On another note, I am glad that Crystal Lake is finally operating full time starting tomorrow. The daily schedule will be 10AM to dusk from June 28 through August 27. Too bad that the season didn’t begin earlier and doesn’t run all the way to Labor Day as it  once did. Hundreds of people, maybe more, started swimming at the lake in early June at Cronin and Levingston Coves. Freelance swimming makes me nervous, and the absence of porta-potties at those sites raises health concerns as well. The city, in its wisdom, has permitted both residents and many from other communities to take matters into their own hands and swim as they will. So far, nothing untoward has happened that I know of. But I will buy a membership at the ancient boat house and swim in the supervised area as I always have.
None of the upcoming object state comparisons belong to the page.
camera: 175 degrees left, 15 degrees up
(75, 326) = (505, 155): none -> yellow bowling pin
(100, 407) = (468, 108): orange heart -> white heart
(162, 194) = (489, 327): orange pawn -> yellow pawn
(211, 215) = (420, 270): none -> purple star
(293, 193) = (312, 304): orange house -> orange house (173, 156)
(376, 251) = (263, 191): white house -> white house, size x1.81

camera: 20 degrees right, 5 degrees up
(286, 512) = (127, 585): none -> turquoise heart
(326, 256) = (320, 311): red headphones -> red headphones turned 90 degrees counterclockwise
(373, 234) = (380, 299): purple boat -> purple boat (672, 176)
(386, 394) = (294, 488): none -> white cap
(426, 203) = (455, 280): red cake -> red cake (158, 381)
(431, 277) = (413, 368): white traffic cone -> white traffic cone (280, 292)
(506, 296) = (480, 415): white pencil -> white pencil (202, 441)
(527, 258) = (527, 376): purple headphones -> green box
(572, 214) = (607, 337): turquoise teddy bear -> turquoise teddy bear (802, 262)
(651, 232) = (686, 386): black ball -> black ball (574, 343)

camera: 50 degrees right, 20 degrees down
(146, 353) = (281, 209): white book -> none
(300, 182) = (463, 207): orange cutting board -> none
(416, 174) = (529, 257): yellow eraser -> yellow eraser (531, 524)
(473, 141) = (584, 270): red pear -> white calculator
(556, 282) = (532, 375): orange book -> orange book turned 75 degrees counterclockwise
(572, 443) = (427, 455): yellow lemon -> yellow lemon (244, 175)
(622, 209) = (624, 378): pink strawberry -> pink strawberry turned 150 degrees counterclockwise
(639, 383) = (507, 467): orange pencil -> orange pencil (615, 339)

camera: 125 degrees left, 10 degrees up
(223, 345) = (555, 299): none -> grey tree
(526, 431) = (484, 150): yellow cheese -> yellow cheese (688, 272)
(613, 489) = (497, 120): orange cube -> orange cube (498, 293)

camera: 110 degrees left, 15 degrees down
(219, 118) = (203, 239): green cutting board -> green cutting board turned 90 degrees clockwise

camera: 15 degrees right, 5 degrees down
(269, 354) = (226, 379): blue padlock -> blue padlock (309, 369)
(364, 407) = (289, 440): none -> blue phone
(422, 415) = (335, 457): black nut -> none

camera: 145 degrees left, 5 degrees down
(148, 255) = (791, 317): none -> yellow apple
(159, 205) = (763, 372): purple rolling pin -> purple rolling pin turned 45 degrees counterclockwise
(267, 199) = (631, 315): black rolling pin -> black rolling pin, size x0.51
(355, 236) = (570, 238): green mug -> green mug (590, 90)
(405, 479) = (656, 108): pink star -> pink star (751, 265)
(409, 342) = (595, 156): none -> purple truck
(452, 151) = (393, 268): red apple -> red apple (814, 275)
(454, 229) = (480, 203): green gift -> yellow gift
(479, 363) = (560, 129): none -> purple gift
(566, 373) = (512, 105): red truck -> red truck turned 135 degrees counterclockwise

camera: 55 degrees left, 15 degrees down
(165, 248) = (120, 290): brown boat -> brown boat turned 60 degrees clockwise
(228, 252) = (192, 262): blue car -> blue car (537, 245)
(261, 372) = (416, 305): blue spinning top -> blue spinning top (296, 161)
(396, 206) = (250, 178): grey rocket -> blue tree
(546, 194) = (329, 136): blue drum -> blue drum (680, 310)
One of the great events of Newton’s annual cultural calendar is Open Studios. Dozens of artist around the Garden City display their arts and crafts at their homes, mostly, but sometimes at city centers, and most items are for sale. This past weekend the resident artists displayed their wares on their lawns, in their yards, or in their garages. My wife and I always bike to several sites and usually buy something . Here is the watercolor that we purchased this year from Nancy Alimansky, who lives on Randolph Street in Newton Highlands:

| Newton MA News and Politics Blog

Many of you probably recognize this famous building, which sits at the corner of Beacon Street and Windsor Road in Waban Square. Fittingly, at this moment the watercolor is being framed at Frame It in Waban, a half-block away. I purchased it for my daughter, who loves her more affordable North Reading home but waxes nostalgic about her old neighborhood!